ASSIGNMENT 1 »
According to the answers about prayer, why does KristiS11384 conclude that saying "i will pray for you" does nothing for someone who doesn't believe in "the power of prayer"?
ASSIGNMENT 2 »
Check statements (a), (b), and (c) against the answers about prayer. For each, give yes or no and quote the words from those answers that decide it.
(a) In the study KristiS11384 describes, one group was prayed for without being told.
(b) tnm786 makes a point of telling people directly that they are being prayed for.
(c) Nimue930 prays for people most while driving.
ASSIGNMENT 3 »
Carry on the answers about prayer from where they stop.

SELECTED TEXT »
------------------------

    Answer by KristiS11384 at 11:45 AM on Mar. 4, 2013

  • according to a study i read yes it can do something. the study took 4 sets of hospital patients who were on equal levels of cancer treatment. one group was control, one was prayed for and told, another was prayed for and not told, and the 4th was not prayed for but told they were prayed for. the two groups that were told they were prayed for had a more positive affect, were upbeat that they would be healed, and were more likely to leave the hospital cancer free. if the patients believed in the power of prayer & were told they were being prayed for, it created a placebo effect, even if the patients were not actually being prayed for. i'll see if i can find it.

    so if a religious person tells another religious person "i will pray for you" it does mean something & does do something. its when a religious person say that to someone who doesn't believe in "the power of prayer" that it does nothing for the one being prayed for.

    Answer by okmanders at 10:39 AM on Mar. 4, 2013

  • it depends whether the prayee wants to be prayed for. if they are asking for prayers, thoughts, etc, then yes; i think the notion that people are willing their situation to improve may help their outlook improve. a positive attitude can only help.

    but, if the prayer knows the person they're praying for doesn't want to be prayed for, then they are only doing it for their own gratification. and... being a selfish ass.

    Answer by tnm786 at 10:44 AM on Mar. 4, 2013

  • It does make me feel better if there is nothing else that I can do to change anything. If I prayer for someone, I don't broadcast it, I probably wouldn't tell them other than in general, "I'm thinking about you."Prayer is just communication. A relationship with God is like any other, communication is key. I'm more aware of His presence when I pray and my concerns and worries are aired. Prayer, to me, isn't a bag of charms or a sure-fire way to get what I want. Sometimes the answer to a specific request is "no." Ultimately, I think God is in control.


    Answer by HHx5 at 11:51 AM on Mar. 4, 2013

  • Many people pray for others while also making sandwiches.

    Answer by Ballad at 4:02 PM on Mar. 4, 2013

  • Personally, if a person said "Ill pray for you", then walks away and does nothing to help, I'd doubt if they were actually praying for me as well. Jesus did not tell us to ONLY pray for one another. He commanded us to get up off our butts and do something about it....

    Answer by Nimue930 at 4:23 PM on Mar. 4, 2013

  • You don't have to stop what you are doing to pray. Actually I pray for ppl most when I'm driving (eyes open of course) or while I'm doing chores at home.
------------------------
(Stored items)
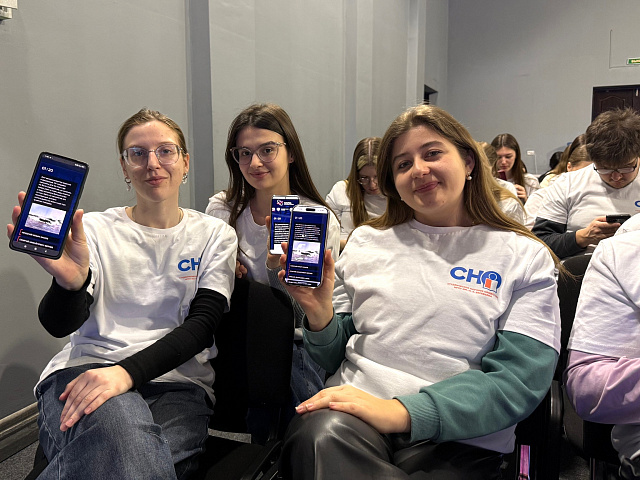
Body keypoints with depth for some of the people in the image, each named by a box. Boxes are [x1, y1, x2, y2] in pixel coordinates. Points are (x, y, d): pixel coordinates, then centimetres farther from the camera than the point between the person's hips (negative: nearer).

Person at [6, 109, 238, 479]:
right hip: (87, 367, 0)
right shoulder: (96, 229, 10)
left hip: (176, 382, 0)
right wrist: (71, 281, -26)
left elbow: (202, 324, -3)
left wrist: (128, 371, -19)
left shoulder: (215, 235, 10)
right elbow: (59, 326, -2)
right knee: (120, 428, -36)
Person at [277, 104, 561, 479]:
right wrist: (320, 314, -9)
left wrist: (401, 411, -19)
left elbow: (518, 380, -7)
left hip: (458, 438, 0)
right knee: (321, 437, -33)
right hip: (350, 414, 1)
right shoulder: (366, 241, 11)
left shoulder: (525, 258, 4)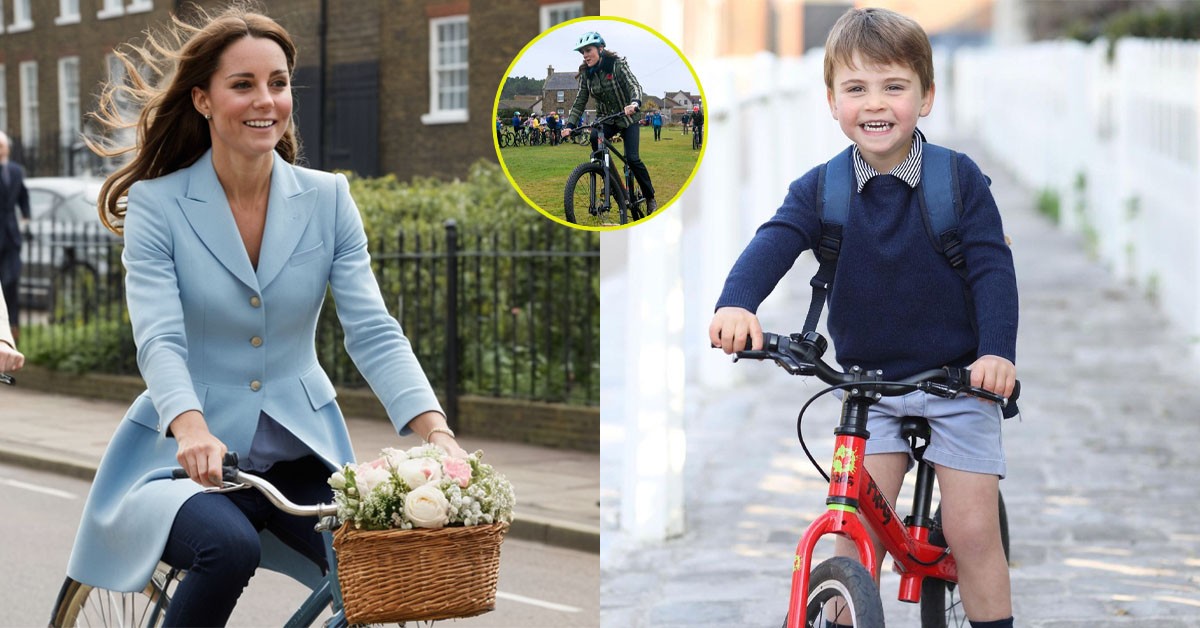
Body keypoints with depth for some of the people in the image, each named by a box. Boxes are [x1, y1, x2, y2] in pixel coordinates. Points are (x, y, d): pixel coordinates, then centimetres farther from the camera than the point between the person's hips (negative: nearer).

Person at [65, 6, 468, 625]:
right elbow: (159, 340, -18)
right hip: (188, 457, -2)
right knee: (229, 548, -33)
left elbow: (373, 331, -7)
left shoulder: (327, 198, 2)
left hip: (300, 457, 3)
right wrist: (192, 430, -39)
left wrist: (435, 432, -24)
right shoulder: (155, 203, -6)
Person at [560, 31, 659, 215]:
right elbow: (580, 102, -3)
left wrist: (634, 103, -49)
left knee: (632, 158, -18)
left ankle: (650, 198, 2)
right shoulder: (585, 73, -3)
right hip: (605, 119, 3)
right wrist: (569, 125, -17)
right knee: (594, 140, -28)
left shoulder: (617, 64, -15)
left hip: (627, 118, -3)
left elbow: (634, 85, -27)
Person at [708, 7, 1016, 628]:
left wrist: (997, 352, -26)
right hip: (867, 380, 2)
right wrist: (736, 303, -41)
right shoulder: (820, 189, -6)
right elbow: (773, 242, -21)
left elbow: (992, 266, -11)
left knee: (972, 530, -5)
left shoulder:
------------------------
ANSWER SECTION 1 »
In the study KristiS11384 describes, the benefit came from a placebo effect in patients who believed in the power of prayer and were told they were being prayed for. A person who doesn't believe in prayer wouldn't get that effect, so the words do nothing for them.

ANSWER SECTION 2 »
(a) Yes: "another was prayed for and not told"
(b) No: "If I prayer for someone, I don't broadcast it"
(c) Yes: "I pray for ppl most when I'm driving"

ANSWER SECTION 3 »
    I think it can benefit both ppl. That doesn't mean it always will. I just pray for God's will.

    Answer by HHx5 at 11:06 AM on Mar. 4, 2013

  • There are also studies showing prayer makes people worse - the pressure of knowing they're being prayed for adds stress.  This is the Harvard one.  When you search through the assorted results (they're split about 30/30/30 better/worse/no change), none use the same type of patient, and that may be a factor, too.


    Answer by NotPanicking at 11:36 AM on Mar. 4, 2013

  • WOW! So if someone wish you a good day, should they not do that and go make you a sandwich? LOL
    Yes the prayer benefits the doer because it strengthens the relationship between her and God. We believe that God hears all prayers so I would say that yes it helps the person as well , if nothing more than that they are being thought of in a personal way.
    This also assumes that the doer just sits home and prays lol. What makes you think that person didn't go home and make a donation to the XYZ fund, or sign up for the XYZ run, or go and make something to a grieving family.
    If you do not want some one to pray for you that it is fine. But unless I know ahead of time that you do not care for my prayers, I don't think you have a right to be offended by a simple gesture of caring? All different faiths have prayed/cast spells/invoked the spirit on my behalf. I am good with them showing their love for me.

    Answer by Dardenella at 12:16 PM on Mar. 4, 2013

  • my own brain.
    But back to the question. I do not have to stop and do nothing in order to pray. I can work at the food pantry and pray, I can knit blankets or throws and pray. I can quilt and pray. I can cook and pray.